== 提示文 ==
§ §
2023年6月の弊社メールマガジン【2023年「最も評判の良い企業ランキング」】にて、ニュースサイトのアクシオス(Axios)社と世論調査大手ハリス・ポール(Harris Poll)社による毎年恒例の「最も評判の良い企業ランキング~Axios Harris Poll 100 corporate reputation rankings」2023年版の結果をご報告しました。
この調査は、アメリカで一般的に知られている企業を‘評判(Reputation)’という基準で数値化してランキングとしてまとめているもので、1999年から始まり今回で27回目となるアメリカで最も注目されている企業の評判を測定する信頼性の高い指標として認知されているものです。
§ §
== 取り組む課題 ==
A - 提示文にもとづき、次の問いに答えてください。
(i) 2023年版ランキングの結果を報告したのは、何年何月のメールマガジンですか。
(ii) このランキングを毎年発表しているのは、どの2社ですか。
(iii) この調査では、企業をどのような基準で数値化していますか。
B - 企業評判ランキングについての提示文を、最後の文の後から書き進めてください。
データは解答に用いる必要はありません。

== 提示データ ==
§ §
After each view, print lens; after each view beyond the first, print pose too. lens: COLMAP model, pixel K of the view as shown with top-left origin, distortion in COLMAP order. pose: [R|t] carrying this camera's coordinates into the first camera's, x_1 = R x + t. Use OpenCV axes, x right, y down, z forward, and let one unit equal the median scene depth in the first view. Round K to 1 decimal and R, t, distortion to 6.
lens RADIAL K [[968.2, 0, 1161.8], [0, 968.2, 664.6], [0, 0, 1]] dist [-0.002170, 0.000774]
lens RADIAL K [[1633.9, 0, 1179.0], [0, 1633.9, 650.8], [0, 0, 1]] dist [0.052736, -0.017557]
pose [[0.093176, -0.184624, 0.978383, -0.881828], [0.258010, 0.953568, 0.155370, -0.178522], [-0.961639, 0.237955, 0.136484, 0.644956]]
§ §
== 解答 ==
A -
(i) 2023年6月
(ii) アクシオス(Axios)社とハリス・ポール(Harris Poll)社
(iii) 評判(Reputation)

B -
ランキングの選定プロセス
今回は2025年1月22日から2月12日まで、全米を代表するオンラインサンプル調査サイトに登録しているアメリカ人6,231人を対象に最も評判の良い企業と悪い企業をそれぞれ2社ずつピックアップしてもらうことで、アメリカで注目されている企業を選定しました。
さらに、前述のオンラインサンプルサイトに登録している別のアメリカ人16,585人を対象に、3月6日から22日の期間に、1回目の調査で選出された最も認知度の高い企業のうち、どのブランドをよく知っているかを、非常によく知っている、ある程度知っているという基準で2社ずつ選択してもらいアクシオスとハリス・ポールが100社を決定します。
選ばれた100社を対象に、5月8日から16日の期間に、3組目となる最終回答者4,240名が、以下の7つの評価項目毎に上位2社と下位2社を選択しました。
- 信頼性(Trust):「この企業は信頼できるか?」
- ビジョン(Vision):「この企業は明確な未来像を持っているか?」
- 成長性(Growth):「この企業は成長しているか?」
- 製品・サービス(Products and Services):「この企業は革新的な製品やサービスを提供しているか?」
- 企業文化(Culture):「この企業は働きやすい職場か?」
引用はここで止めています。